## Task details
Determine how many lines in these records hold "nose". Only the number is wanted.

## Records provided

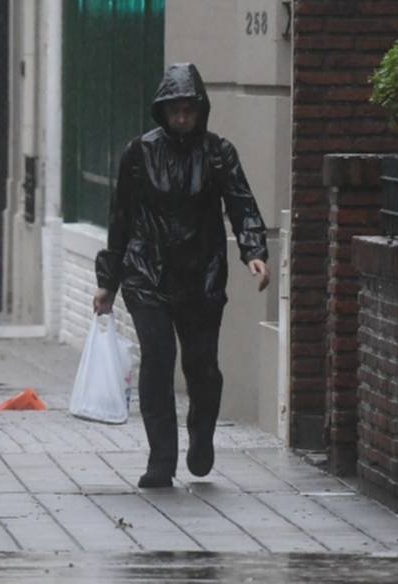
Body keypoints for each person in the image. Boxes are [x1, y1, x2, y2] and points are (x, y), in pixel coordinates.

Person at [93, 63, 269, 489]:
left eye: (189, 109)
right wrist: (108, 281)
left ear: (200, 109)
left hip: (201, 274)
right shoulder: (139, 152)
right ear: (163, 110)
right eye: (175, 110)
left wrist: (254, 252)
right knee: (157, 358)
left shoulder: (218, 152)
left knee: (202, 366)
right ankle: (161, 460)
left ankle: (201, 435)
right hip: (146, 273)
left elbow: (241, 203)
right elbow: (121, 217)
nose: (182, 117)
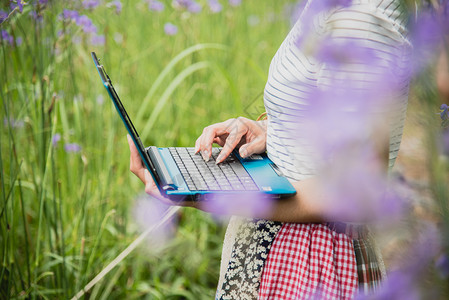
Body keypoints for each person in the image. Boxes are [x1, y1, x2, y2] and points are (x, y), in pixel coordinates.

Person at [128, 0, 411, 298]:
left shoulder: (359, 17)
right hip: (287, 249)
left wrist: (208, 196)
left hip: (310, 262)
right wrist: (270, 131)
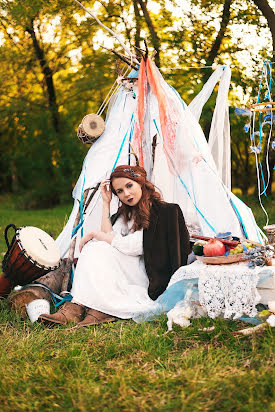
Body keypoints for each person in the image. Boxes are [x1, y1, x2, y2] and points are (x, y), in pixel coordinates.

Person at [39, 165, 190, 327]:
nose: (126, 194)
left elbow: (136, 246)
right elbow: (109, 237)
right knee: (95, 248)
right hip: (125, 269)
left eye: (129, 186)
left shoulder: (164, 211)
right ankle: (77, 307)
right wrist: (106, 203)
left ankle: (89, 308)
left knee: (96, 246)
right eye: (119, 191)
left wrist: (97, 235)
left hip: (148, 274)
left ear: (140, 182)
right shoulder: (125, 213)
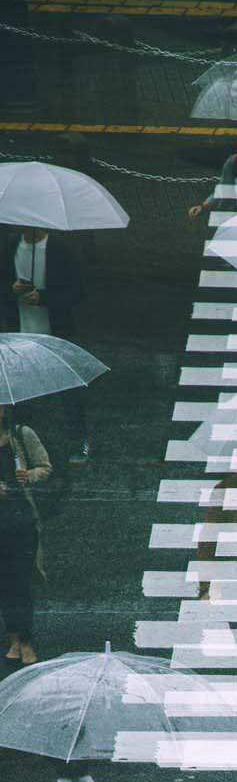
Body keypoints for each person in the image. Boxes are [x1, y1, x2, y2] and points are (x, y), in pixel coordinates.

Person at [0, 226, 90, 464]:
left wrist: (44, 298)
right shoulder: (8, 246)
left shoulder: (61, 249)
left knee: (69, 392)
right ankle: (23, 450)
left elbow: (77, 291)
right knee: (19, 395)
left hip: (55, 332)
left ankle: (77, 440)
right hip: (18, 332)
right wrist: (11, 289)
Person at [0, 407, 51, 664]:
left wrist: (29, 475)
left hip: (21, 522)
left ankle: (26, 640)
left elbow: (45, 466)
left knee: (20, 582)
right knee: (4, 584)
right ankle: (13, 638)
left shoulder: (22, 435)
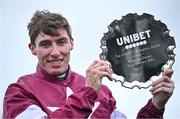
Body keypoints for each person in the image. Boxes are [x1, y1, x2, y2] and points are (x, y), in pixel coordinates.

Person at [3, 10, 174, 119]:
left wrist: (156, 106)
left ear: (71, 43)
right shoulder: (19, 92)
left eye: (61, 42)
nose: (55, 52)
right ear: (33, 48)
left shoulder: (103, 92)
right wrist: (89, 92)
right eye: (46, 44)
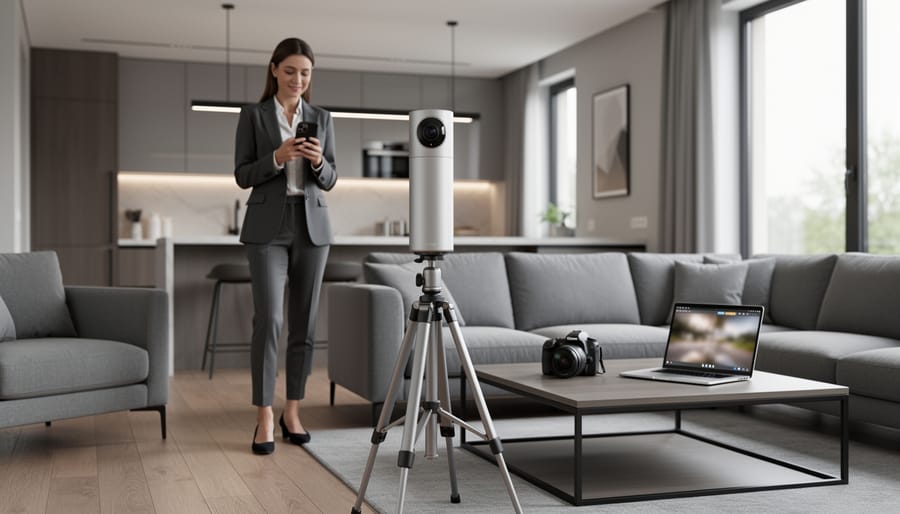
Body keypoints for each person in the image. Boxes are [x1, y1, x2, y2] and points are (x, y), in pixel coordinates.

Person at [234, 37, 337, 455]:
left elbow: (330, 178)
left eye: (306, 72)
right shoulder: (254, 116)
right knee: (270, 320)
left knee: (305, 323)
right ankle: (263, 416)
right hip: (266, 228)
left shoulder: (322, 118)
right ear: (275, 69)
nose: (298, 79)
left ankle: (292, 410)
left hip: (312, 225)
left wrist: (316, 161)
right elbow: (242, 174)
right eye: (291, 70)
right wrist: (277, 157)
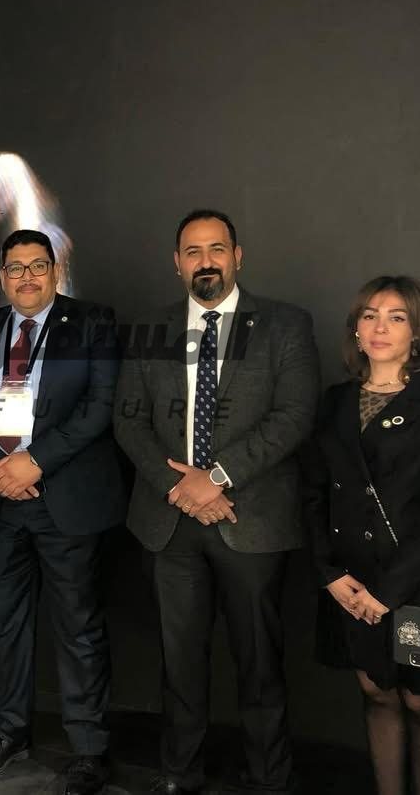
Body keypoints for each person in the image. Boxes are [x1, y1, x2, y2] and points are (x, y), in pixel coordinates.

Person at [114, 210, 319, 794]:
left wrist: (219, 477)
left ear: (238, 256)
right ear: (176, 263)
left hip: (251, 519)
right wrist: (181, 487)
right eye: (193, 251)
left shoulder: (284, 324)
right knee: (178, 660)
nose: (206, 261)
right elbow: (129, 420)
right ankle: (180, 771)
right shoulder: (150, 328)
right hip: (169, 520)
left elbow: (295, 415)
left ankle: (269, 776)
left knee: (260, 661)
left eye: (217, 249)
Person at [0, 229, 123, 795]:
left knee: (79, 629)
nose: (27, 277)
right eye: (16, 267)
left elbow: (101, 405)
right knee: (8, 626)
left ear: (55, 270)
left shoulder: (92, 322)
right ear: (2, 277)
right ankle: (9, 733)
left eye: (38, 265)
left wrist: (34, 463)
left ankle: (88, 749)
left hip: (64, 500)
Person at [304, 276, 420, 795]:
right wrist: (329, 573)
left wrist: (387, 593)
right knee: (378, 695)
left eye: (396, 317)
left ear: (418, 330)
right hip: (352, 580)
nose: (380, 327)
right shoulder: (335, 401)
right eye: (369, 315)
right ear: (356, 329)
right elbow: (314, 492)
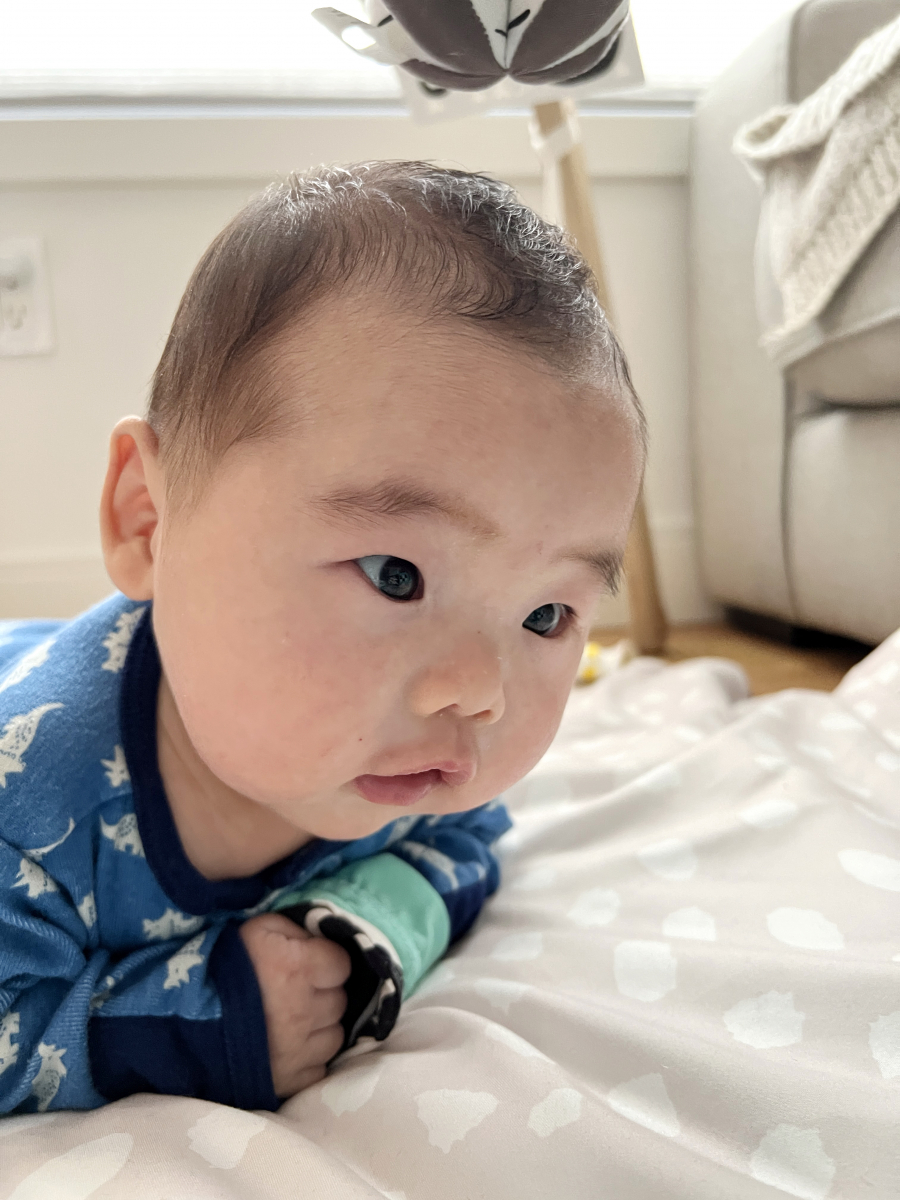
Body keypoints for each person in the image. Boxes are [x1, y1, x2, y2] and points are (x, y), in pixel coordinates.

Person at [0, 161, 644, 1114]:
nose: (480, 690)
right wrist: (204, 1020)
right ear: (149, 521)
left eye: (545, 617)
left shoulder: (415, 767)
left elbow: (466, 846)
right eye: (395, 574)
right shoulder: (25, 817)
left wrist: (349, 927)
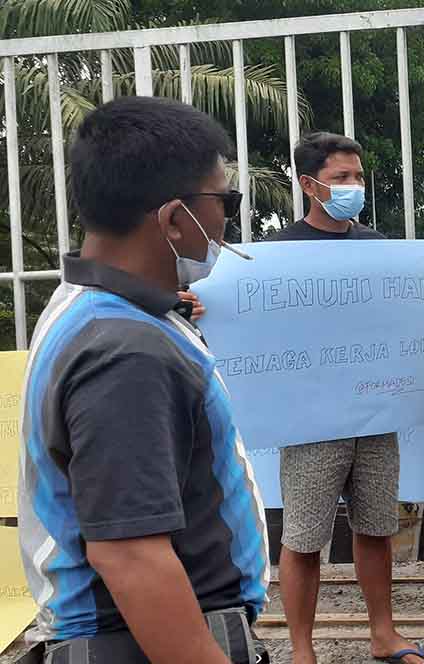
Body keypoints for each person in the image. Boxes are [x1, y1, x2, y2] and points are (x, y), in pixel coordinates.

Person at [17, 96, 267, 663]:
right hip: (143, 643)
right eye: (225, 199)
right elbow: (131, 555)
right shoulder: (124, 351)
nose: (229, 216)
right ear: (176, 218)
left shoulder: (93, 307)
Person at [269, 132, 424, 664]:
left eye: (357, 177)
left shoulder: (378, 246)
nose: (353, 187)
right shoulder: (275, 258)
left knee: (377, 528)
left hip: (376, 414)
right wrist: (207, 307)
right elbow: (251, 320)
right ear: (308, 184)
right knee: (303, 538)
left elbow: (407, 314)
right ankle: (301, 649)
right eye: (341, 178)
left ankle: (384, 635)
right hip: (311, 422)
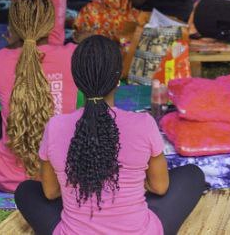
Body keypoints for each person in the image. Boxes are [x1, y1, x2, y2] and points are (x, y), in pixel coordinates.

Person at [15, 35, 206, 235]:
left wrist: (82, 183)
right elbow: (160, 187)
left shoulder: (55, 127)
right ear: (117, 80)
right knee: (192, 175)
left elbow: (51, 192)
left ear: (77, 80)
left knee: (26, 191)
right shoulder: (143, 124)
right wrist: (128, 185)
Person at [0, 0, 78, 193]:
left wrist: (12, 43)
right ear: (52, 26)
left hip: (9, 179)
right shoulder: (73, 56)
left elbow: (22, 60)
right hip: (63, 178)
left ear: (12, 26)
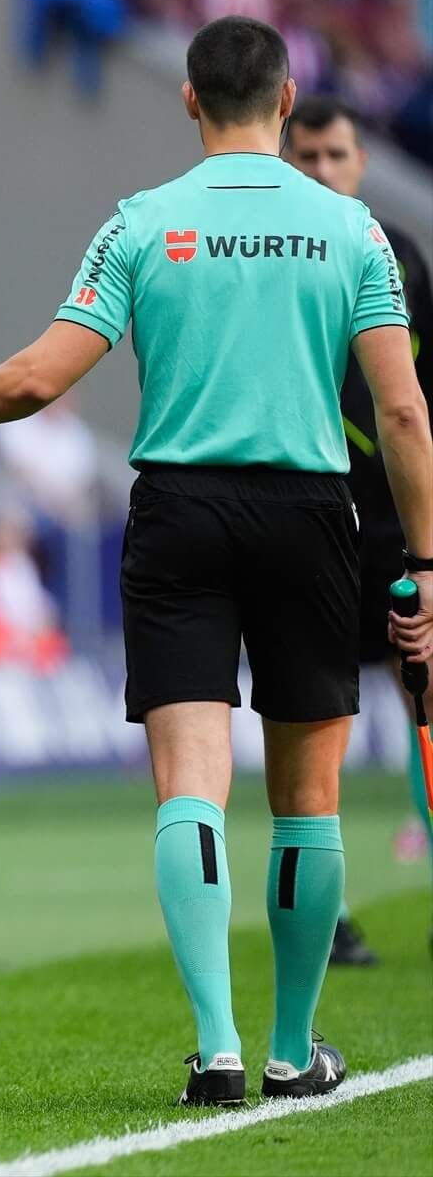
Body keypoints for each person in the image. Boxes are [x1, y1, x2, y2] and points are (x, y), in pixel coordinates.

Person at [0, 17, 433, 1107]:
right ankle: (292, 1046)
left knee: (190, 786)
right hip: (311, 512)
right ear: (289, 93)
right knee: (308, 799)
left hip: (178, 509)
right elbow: (402, 410)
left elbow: (33, 380)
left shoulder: (141, 224)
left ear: (186, 98)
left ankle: (215, 1042)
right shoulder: (351, 229)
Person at [285, 93, 433, 961]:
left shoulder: (401, 259)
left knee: (427, 703)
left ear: (360, 162)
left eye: (335, 157)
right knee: (317, 714)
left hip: (398, 529)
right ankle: (326, 913)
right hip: (310, 522)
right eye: (306, 158)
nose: (323, 173)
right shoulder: (278, 260)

## Task answer
11